Multiple times a day, someone in my network asks if I’ll make an intro to someone else. I’m almost always happy to do this and, if not, I will explain why.

I like to do opt-in intros, where I ask the person on the potential receiving end of the intro if they are open to the intro. Most of the time people say yes. Sometimes they say no. Very occasionally they don’t respond to me.

In the past, I’ve written posts about the best way to do this, at least from my perspective (and for me). However, as the number of requests of me increases, the ease and clarity by which people ask for the request has gone down.

So, here’s a new post on the topic, with simple directions that both (a) help make it easy for me, and (b) in my experience, make the ask a lot clearer and easier for the person the receiving end of the request to say yes to.

For the email title, do something like, “Intro to <company> for <mycompany>”. For example, if you are the CEO of Xorbix and you want an intro to GiantBigMonsterCompany, title the email “Intro to GiantBigMonsterCompany for Xorbix”

Write the email “to me” but make most of it about you. Start with something like “Brad, thanks for the offer to intro me to someone at GiantBigMonsterCompany.”

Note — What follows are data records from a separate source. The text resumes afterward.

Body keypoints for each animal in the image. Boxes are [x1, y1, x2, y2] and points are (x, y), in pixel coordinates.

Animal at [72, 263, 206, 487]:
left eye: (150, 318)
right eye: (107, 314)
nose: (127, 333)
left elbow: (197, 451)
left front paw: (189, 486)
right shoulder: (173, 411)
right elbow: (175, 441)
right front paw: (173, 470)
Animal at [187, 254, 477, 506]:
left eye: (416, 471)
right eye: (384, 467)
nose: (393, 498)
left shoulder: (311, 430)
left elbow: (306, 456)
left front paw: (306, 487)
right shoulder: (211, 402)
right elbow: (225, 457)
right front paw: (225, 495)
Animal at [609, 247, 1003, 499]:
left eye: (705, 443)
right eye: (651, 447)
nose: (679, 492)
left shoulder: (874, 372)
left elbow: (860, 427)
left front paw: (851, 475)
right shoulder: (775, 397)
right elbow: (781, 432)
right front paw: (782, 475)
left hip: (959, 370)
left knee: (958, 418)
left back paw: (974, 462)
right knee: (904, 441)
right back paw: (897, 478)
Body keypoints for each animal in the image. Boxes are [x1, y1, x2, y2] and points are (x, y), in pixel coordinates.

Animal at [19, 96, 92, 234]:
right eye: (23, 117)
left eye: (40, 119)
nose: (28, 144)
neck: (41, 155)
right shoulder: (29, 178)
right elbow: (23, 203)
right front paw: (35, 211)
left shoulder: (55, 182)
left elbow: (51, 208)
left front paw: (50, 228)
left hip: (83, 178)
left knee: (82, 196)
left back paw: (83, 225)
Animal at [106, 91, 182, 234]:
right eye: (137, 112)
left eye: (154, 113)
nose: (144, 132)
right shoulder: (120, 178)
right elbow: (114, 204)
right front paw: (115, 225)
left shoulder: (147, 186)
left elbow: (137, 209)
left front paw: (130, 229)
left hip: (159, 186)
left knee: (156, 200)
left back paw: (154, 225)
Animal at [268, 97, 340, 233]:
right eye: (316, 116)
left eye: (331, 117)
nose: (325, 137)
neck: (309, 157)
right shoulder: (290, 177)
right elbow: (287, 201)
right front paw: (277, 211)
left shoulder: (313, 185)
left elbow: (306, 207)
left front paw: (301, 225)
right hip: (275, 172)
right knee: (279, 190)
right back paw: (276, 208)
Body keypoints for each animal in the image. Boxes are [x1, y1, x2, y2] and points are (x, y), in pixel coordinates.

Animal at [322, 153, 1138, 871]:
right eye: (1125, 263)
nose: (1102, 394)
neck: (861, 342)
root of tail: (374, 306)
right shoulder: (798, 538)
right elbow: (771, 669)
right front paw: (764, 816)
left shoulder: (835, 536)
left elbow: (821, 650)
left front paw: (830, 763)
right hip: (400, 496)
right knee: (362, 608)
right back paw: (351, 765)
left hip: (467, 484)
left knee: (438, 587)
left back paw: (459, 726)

Then, quickly follow with the ask in another paragraph. “I’m interested in talking to GiantBigMonsterCompany about sponsoring the Xorbix conference in July for underrepresented founders.” Include a sentence describing the “why” such as “This is a great opportunity for GBMC to get exposure to an audience of diverse founders.”

Next, write up to three paragraphs, with links, about Xorbix and the specific activity you are addressing

End with whatever you want, including a repeat (in slightly different words) of the ask.

I’ll then forward it with an introduction from me to add credibility and ask if they are willing to connect with you, or ask them to forward on to the right person in the organization to make the connection.

They will either reply with Yes, forward me on to someone else in the organization to see if they are game, say No, or ignore me. The Yes / forward happens about 80% of the time, so you’ll usually get the intro and it’ll have context. And, for me, it’ll take me 60 seconds to do it, rather than a few minutes to put a thoughtful email together.